Start of RECORDS TO USE
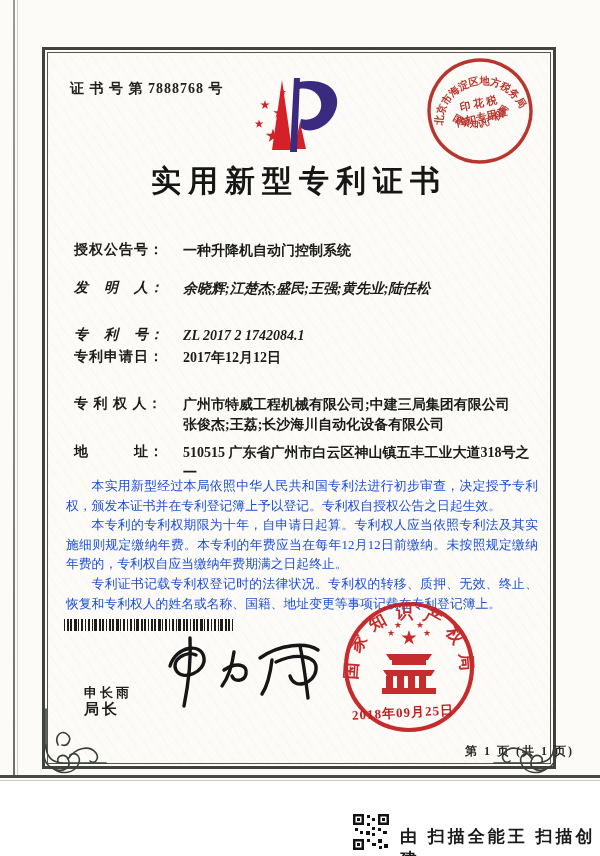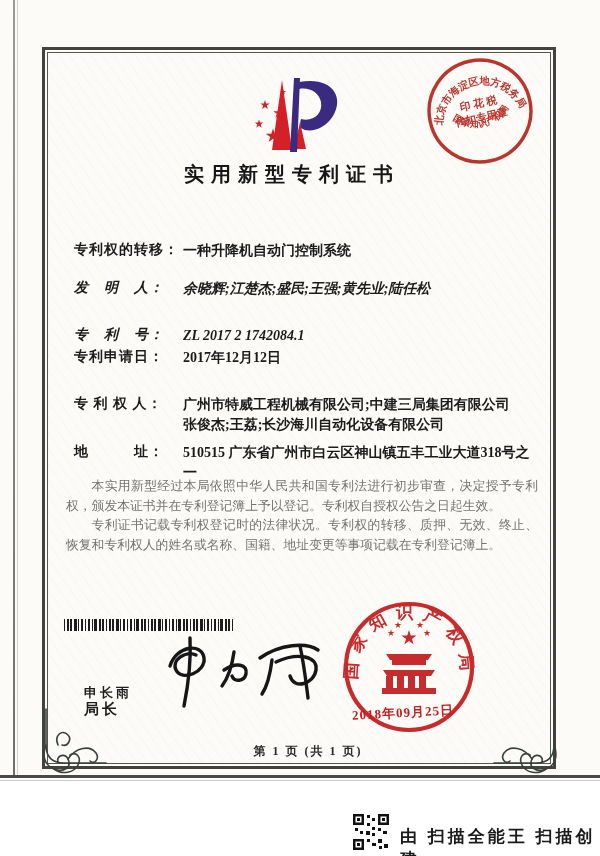--- a/index.html
+++ b/index.html
@@ -43,60 +43,60 @@
   .corner-br { left:490px; top:705px; transform:scaleX(-1); }
 
   .cert-no {
     position:absolute; left:70px; top:80px; font-size:14px; font-weight:600;
     letter-spacing:1px; color:#22221f;
   }
   .tax-stamp { position:absolute; left:423px; top:54px; width:114px; height:114px;
     transform:rotate(-12deg); opacity:.92; }
   .logo { position:absolute; left:237px; top:72px; width:120px; height:90px; }
   .title {
-    position:absolute; left:35px; top:161px; width:514px; text-align:center;
-    font-size:20px; font-weight:700; letter-spacing:7px; color:#161616;
+    position:absolute; left:42px; top:161px; width:514px; text-align:center;
+    font-size:30px; font-weight:700; letter-spacing:7px; color:#161616;
   }
   .field { position:absolute; left:74px; font-size:14px; font-weight:600; color:#1b1b1b; }
   .field .lbl { display:inline-block; width:106px; letter-spacing:1px; }
   .field .val { position:absolute; left:109px; top:0; width:372px; white-space:pre-line; line-height:20px; }
   .f-name { top:241px; }
   .f-inv  { top:279px;font-style:italic; }
   .f-no   { top:326px;font-style:italic; }
   .f-date { top:348px; }
   .f-owner{ top:395px; }
   .f-addr { top:443px; }
   .f-grant{ top:453px; }
   .grant-right { position:absolute; left:258px; top:0; white-space:nowrap; }
   .grant-right .lbl2 { letter-spacing:1px; }
 
   .body-text {
     position:absolute; left:66px; top:477px; width:472px;
-    font-size:12.8px; line-height:19.6px; text-align:justify; color:#737373;
+    font-size:12.8px; line-height:19.6px; text-align:justify; color:#1d4ed8;
     font-weight:500;
   }
   .body-text p { text-indent:2em; margin:0; }
 
   .barcode {
     position:absolute; left:64px; top:619px; width:170px; height:12px;
     background:
       repeating-linear-gradient(90deg,#1c1c1c 0 1.5px,transparent 1.5px 3.5px),
       repeating-linear-gradient(90deg,#1c1c1c 0 1px,transparent 1px 6px);
   }
   .signer-title { position:absolute; left:84px; top:655px; font-size:15px; font-weight:700; letter-spacing:3px;margin-top:45px; }
   .signer-name  { position:absolute; left:84px; top:684px; font-size:13px; font-weight:700; letter-spacing:3px; }
   .signature { position:absolute; left:148px; top:630px; width:200px; height:88px; }
 
   .big-seal { position:absolute; left:340px; top:598px; width:138px; height:138px; opacity:.93; }
   .seal-date {
     position:absolute; left:352px; top:704px; font-size:13px; font-weight:700;
     color:#c21d1f; letter-spacing:1px; transform:rotate(-3deg); white-space:nowrap;
   }
   .page-footer {
-    position:absolute; left:42px; top:743px; width:532px; text-align:center;
+    position:absolute; left:42px; top:743px; width:532px; text-align:right;
     font-size:12px; font-weight:600; letter-spacing:2px; color:#2a2a2a;
   }
   .scan-footer-qr { position:absolute; left:352px; top:813px; width:38px; height:38px; }
   .scan-footer-text {
     position:absolute; left:400px; top:825px; font-size:17px; font-weight:600;
     letter-spacing:3px; color:#1a1a1a;
     font-family:"Liberation Sans","DejaVu Sans",sans-serif;
   }
 </style>
 </head>
@@ -120,20 +120,21 @@
   </svg>
   <svg class="corner-flourish corner-br" viewBox="0 0 72 72">
     <g fill="none" stroke="#39413a" stroke-width="1.6" stroke-linecap="round">
       <path d="M8,4 L8,40 C8,52 14,58 26,58 L68,58"></path>
       <path d="M8,40 C4,50 6,60 16,64 C26,68 34,62 30,54 C27,48 18,50 20,57"></path>
       <path d="M16,64 C24,70 36,68 40,60 C44,52 38,46 32,50"></path>
       <path d="M30,54 C38,42 52,40 58,48 C62,54 56,60 52,56"></path>
     </g>
   </svg>
 
+  <div class="cert-no">证 书 号 第 7888768 号</div>
 
   <svg class="tax-stamp" viewBox="0 0 112 112">
     <circle cx="56" cy="56" r="50" fill="none" stroke="#b3261e" stroke-width="3.4"></circle>
     <defs>
       <path id="taxTop" d="M16,70 A40,40 0 1 1 96,70"></path>
       <path id="taxBot" d="M22,50 A38,38 0 0 0 90,50"></path>
     </defs>
     <text font-size="10" fill="#b3261e" font-weight="bold">
       <textPath href="#taxTop" startOffset="50%" text-anchor="middle">北京市海淀区地方税务局</textPath>
     </text>
@@ -156,21 +157,21 @@
     </g>
     <g fill="#3a2a80">
       <path d="M57,6 L63,6 L60,80 L53,80 Z"></path>
       <path d="M62,10 C94,4 108,24 96,44 C88,57 72,62 64,56 C63,53 63,50 64,47 C76,50 86,42 84,30 C82,20 72,15 62,17 Z"></path>
     </g>
   </svg>
 
   <div class="title">实用新型专利证书</div>
 
   <div class="field f-name">
-    <span class="lbl">专利权的转移：</span>
+    <span class="lbl">授权公告号：</span>
     <span class="val">一种升降机自动门控制系统</span>
   </div>
   <div class="field f-inv">
     <span class="lbl">发　明　人：</span>
     <span class="val">余晓辉;江楚杰;盛民;王强;黄先业;陆任松</span>
   </div>
   <div class="field f-no">
     <span class="lbl">专　利　号：</span>
     <span class="val">ZL 2017 2 1742084.1</span>
   </div>
@@ -184,20 +185,21 @@
 张俊杰;王荔;长沙海川自动化设备有限公司</span>
   </div>
   <div class="field f-addr">
     <span class="lbl">地　　　址：</span>
     <span class="val">510515 广东省广州市白云区神山镇五丰工业大道318号之
 一</span>
   </div>
 
   <div class="body-text">
     <p>本实用新型经过本局依照中华人民共和国专利法进行初步审查，决定授予专利权，颁发本证书并在专利登记簿上予以登记。专利权自授权公告之日起生效。</p>
+    <p>本专利的专利权期限为十年，自申请日起算。专利权人应当依照专利法及其实施细则规定缴纳年费。本专利的年费应当在每年12月12日前缴纳。未按照规定缴纳年费的，专利权自应当缴纳年费期满之日起终止。</p>
     <p>专利证书记载专利权登记时的法律状况。专利权的转移、质押、无效、终止、恢复和专利权人的姓名或名称、国籍、地址变更等事项记载在专利登记簿上。</p>
   </div>
 
   <div class="barcode"></div>
 
   <div class="signer-title">局长</div>
   <div class="signer-name">申长雨</div>
 
   <svg class="signature" viewBox="0 0 200 88">
     <g fill="none" stroke="#161616" stroke-width="3.4" stroke-linecap="round">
End of RECORDS TO USE
YOUR ASSIGNMENT: Which lines of the records above contain the word "rotate"? Copy each of them.

SOLUTION TO THIS PROBLEM:
     transform:rotate(-12deg); opacity:.92; }
     color:#c21d1f; letter-spacing:1px; transform:rotate(-3deg); white-space:nowrap;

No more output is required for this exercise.